Задание:
Продолжите текст об идеях Якобсона и их связи со сравнительным языкознанием с того места, где он обрывается.

Текст документа:

• • • • • • •

Более того, целый ряд идей Якобсона именно в области структурного и сравнительного славянского литературоведения послужил основой для дальнейшего развития. Сюда же, конечно, надо отнести и фундаментальные идеи Якобсона в области сравнительной мифологии.

Вообще, начиная этот беглый обзор идей великого лингвиста и литературоведа, следует прежде всего отметить тот фундаментальный момент, что все его положения были укоренены в области, в которой все гуманитарные науки связаны, быть может, теснее, чем где бы то ни было — в сравнительной индоевропеистике. Выше мы уже отмечали, что сравнительная мифология оказалась очень важной для теории становления литературных сюжетов О. М. Фрейденберг, но именно с Якобсона берёт начало традиция построения литературоведения, основанная на сравнительном языкознании. Сравнительная индоевропеистика и сравнительное славянское языкознание и были теми областями, на которых встретились, ещё в 1956 году, молодые тогда Иванов и Топоров и уже маститый P. O. Якобсон, а объединил их общий подход, который рассматривал язык как общий субстрат любых явлений литературы и усматривал поэтическое начало («поэтическую функцию», по Якобсону) во всех явлениях языка.

• • • • • • •

Набор данных:
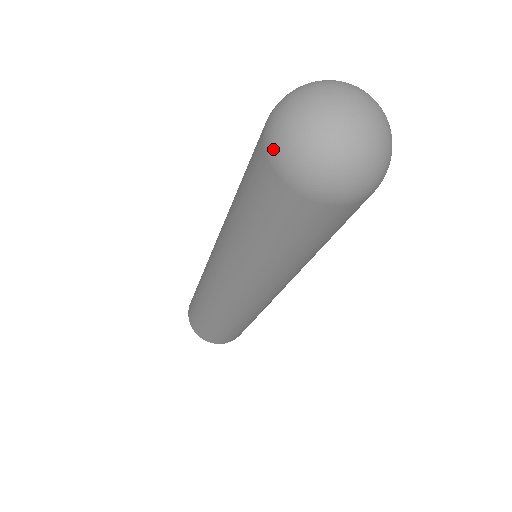
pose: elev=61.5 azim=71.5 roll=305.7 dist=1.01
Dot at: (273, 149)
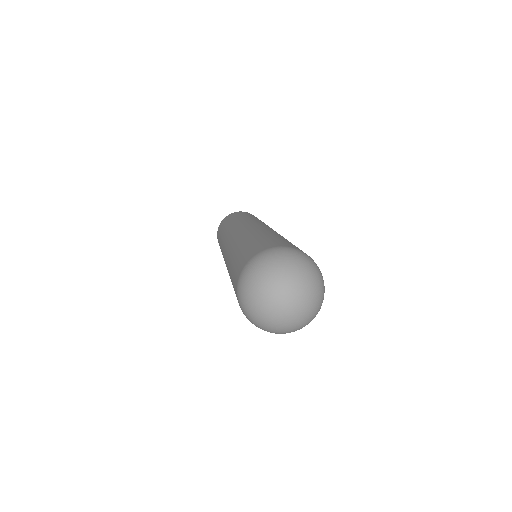
Dot at: (239, 290)
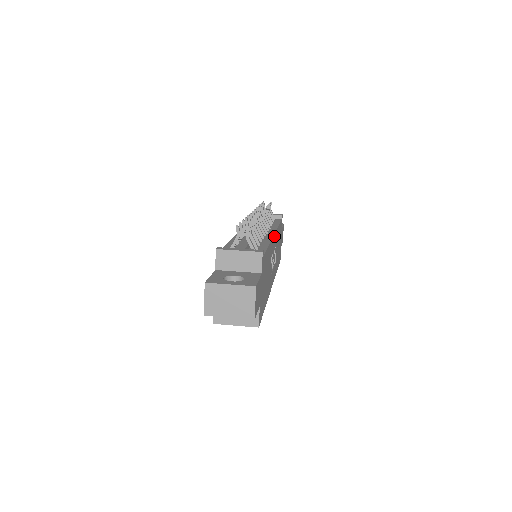
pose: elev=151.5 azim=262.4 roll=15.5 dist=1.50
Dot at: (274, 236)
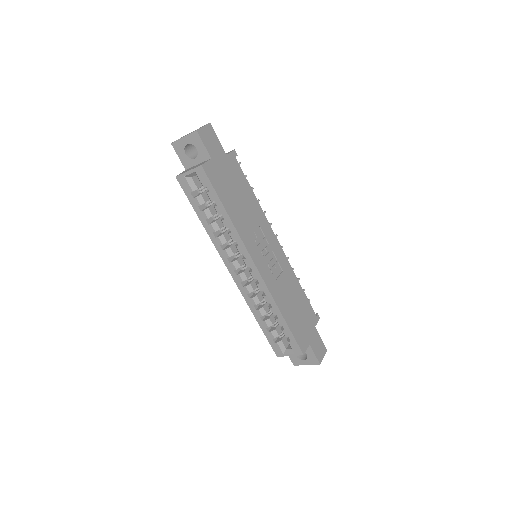
Dot at: (276, 241)
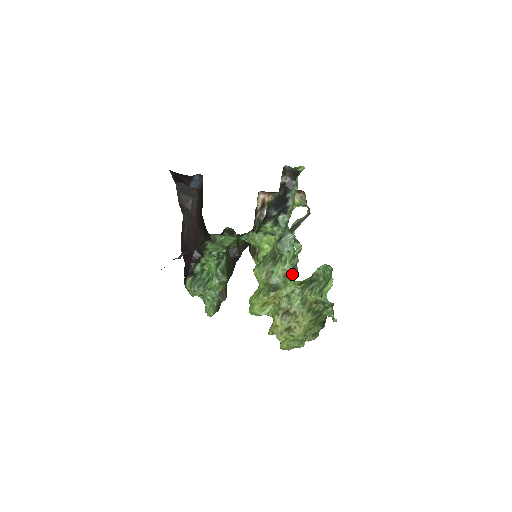
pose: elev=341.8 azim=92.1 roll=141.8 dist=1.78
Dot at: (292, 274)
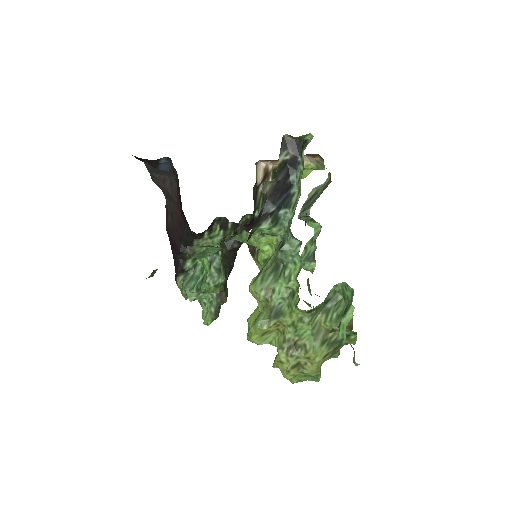
Dot at: (298, 298)
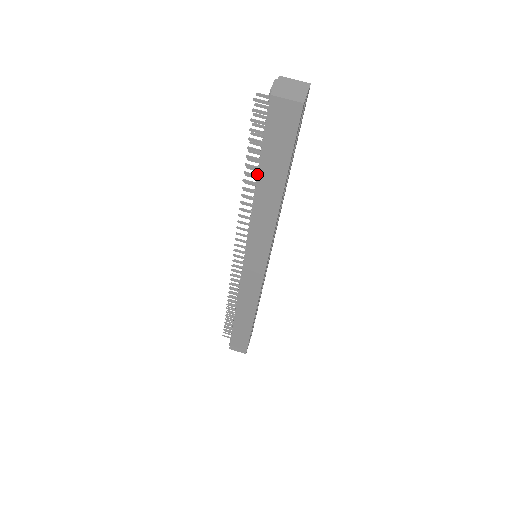
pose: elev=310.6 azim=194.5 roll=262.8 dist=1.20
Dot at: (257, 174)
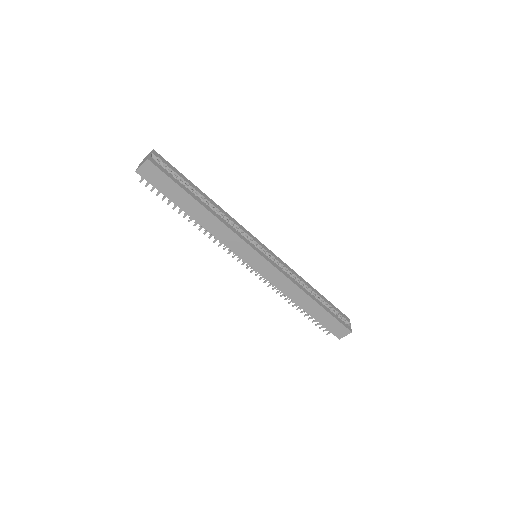
Dot at: (186, 211)
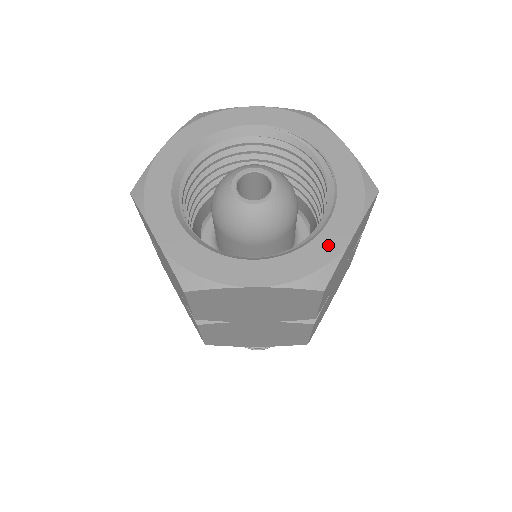
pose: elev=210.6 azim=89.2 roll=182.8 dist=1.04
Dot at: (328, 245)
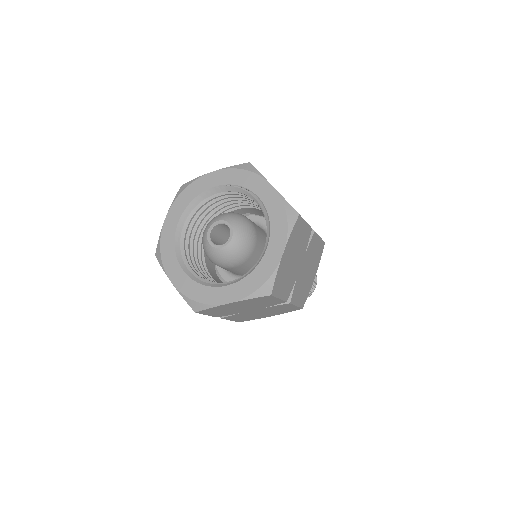
Dot at: (268, 266)
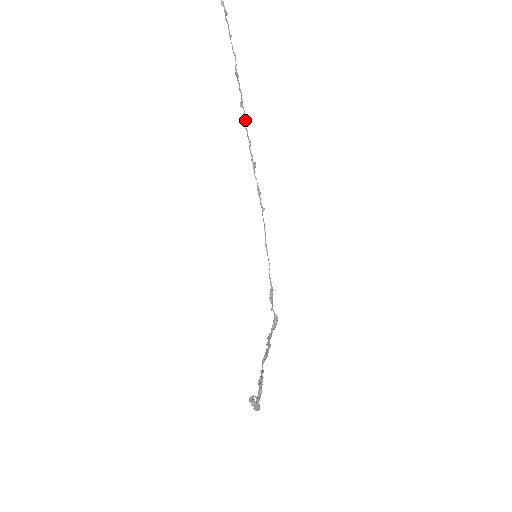
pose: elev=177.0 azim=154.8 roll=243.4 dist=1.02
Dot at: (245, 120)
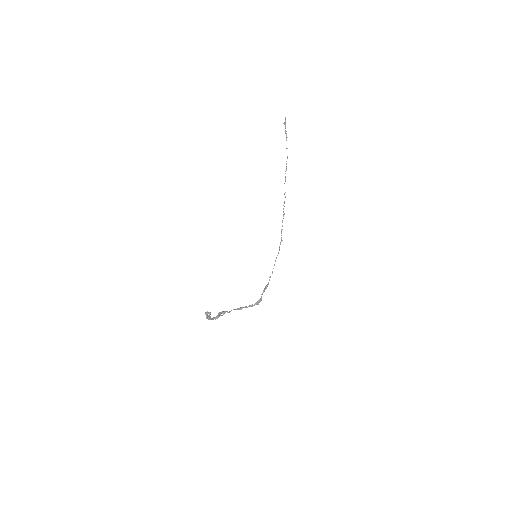
Dot at: occluded
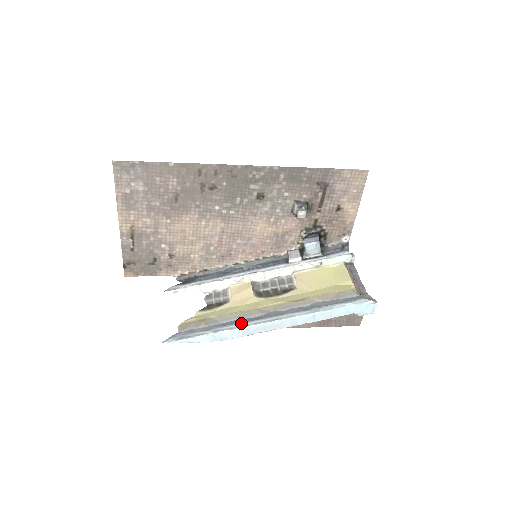
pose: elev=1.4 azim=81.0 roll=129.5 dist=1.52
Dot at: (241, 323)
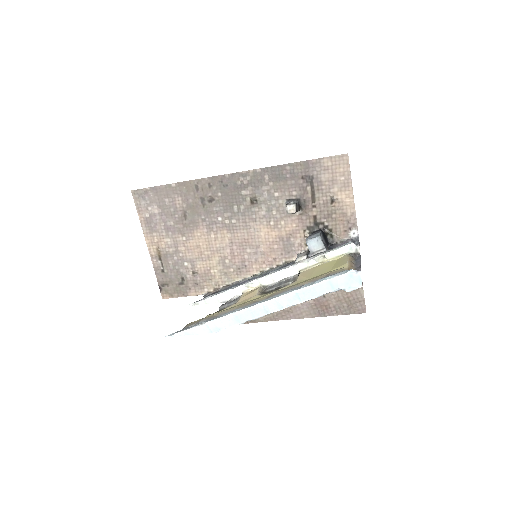
Dot at: (231, 311)
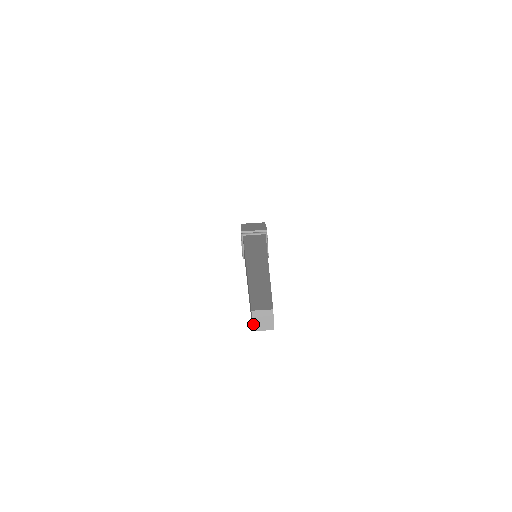
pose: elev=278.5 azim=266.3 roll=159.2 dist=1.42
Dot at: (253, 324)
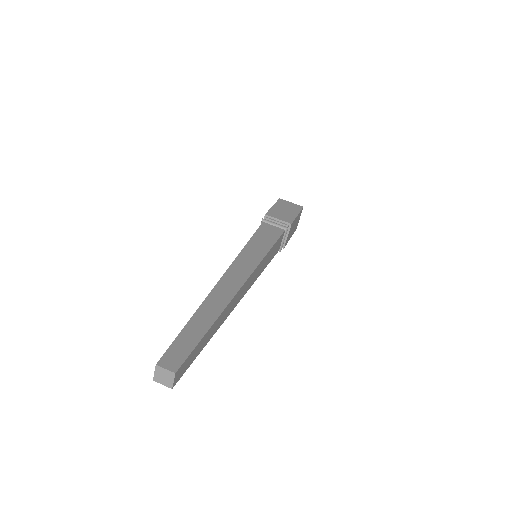
Dot at: (155, 375)
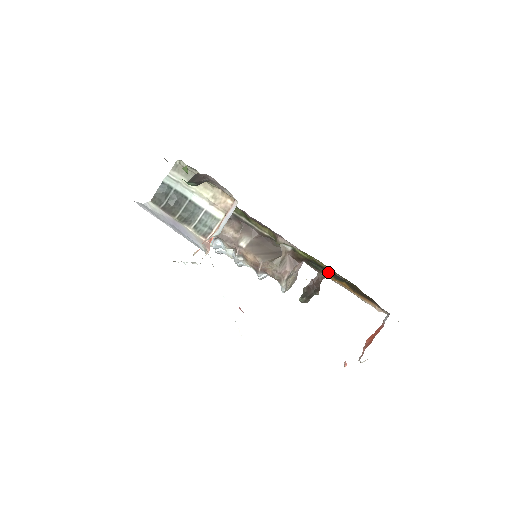
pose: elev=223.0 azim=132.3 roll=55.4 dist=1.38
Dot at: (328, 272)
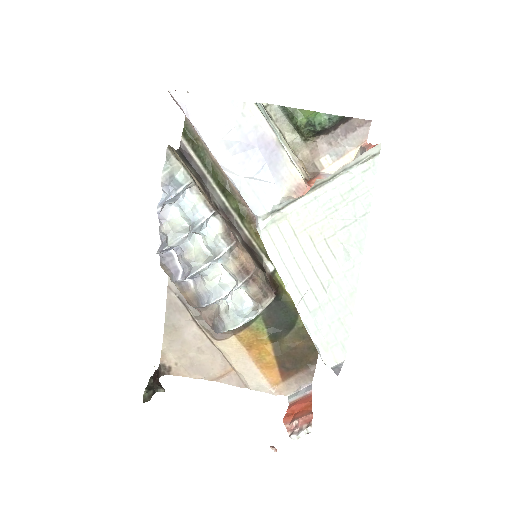
Dot at: (268, 322)
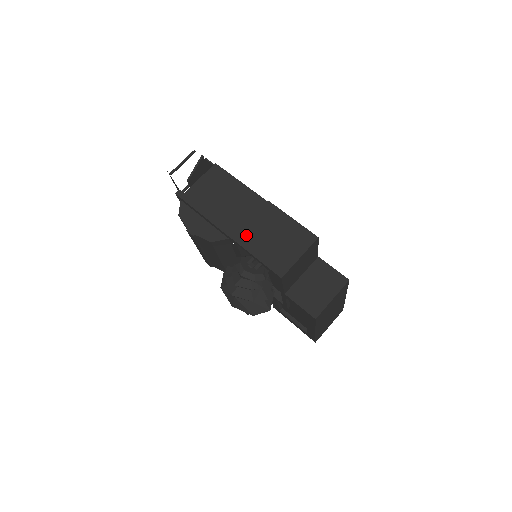
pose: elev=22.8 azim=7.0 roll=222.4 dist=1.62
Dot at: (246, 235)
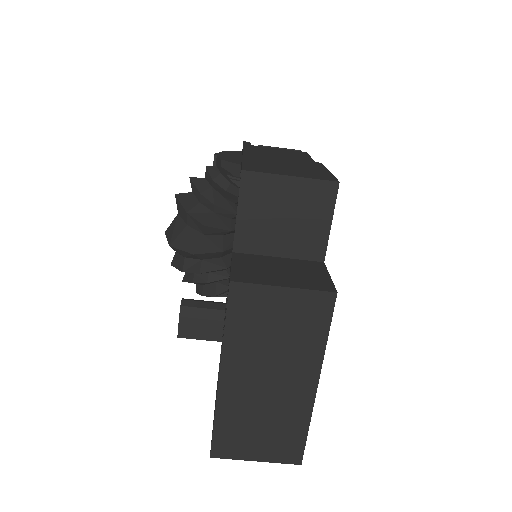
Dot at: (260, 157)
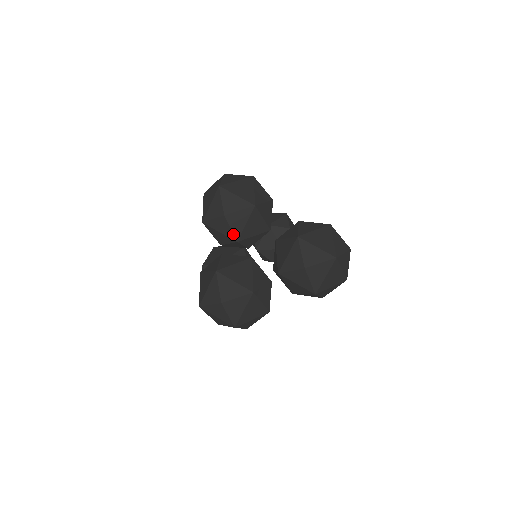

• • • • • • •

Ответ:
Этот общий подход был теоретически сформулирован P. O. Якобсоном в его статье 1960 года «Лингвистика и поэзия»[27], но его разные аспекты формировались им начиная с 1920 года. Вячеслав Всеволодович Иванов в своей ключевой работе «Звук и значение в концепции Романа Якобсона»[28] специально подчеркнул важнейшую роль феноменологической философии Эдмунда Гуссерля в становлении структурализма и феноменологии Романа Якобсона: «Выдвижение «литературности» в чистом виде как предмета литературоведения у Якобсона могло быть следствием феноменологической установки»[29].

Думается, что феноменология Гуссерля, из которой исходил Якобсон, так же, как и неокантианство марбургской школы Германа Когена, послужившее теоретической основой идей М. М. Бахтина, сходятся в том, что приписывают языку особую самостоятельную роль и ценность в программировании того аспекта бытия, за который отвечает человек. Соответственно, языковые памятники, языковые фрагменты («руины», если угодно) играют в человеческом бытии роль, схожую с той, которую играют археологические памятники — руины! — древних культур. В этих остатках древних культур заключена информация, ценность которой по прошествии времени не уменьшается, а, наоборот, возрастает, поскольку увеличивается содержание информации как в самых древних фрагментах, так и в их «окружении».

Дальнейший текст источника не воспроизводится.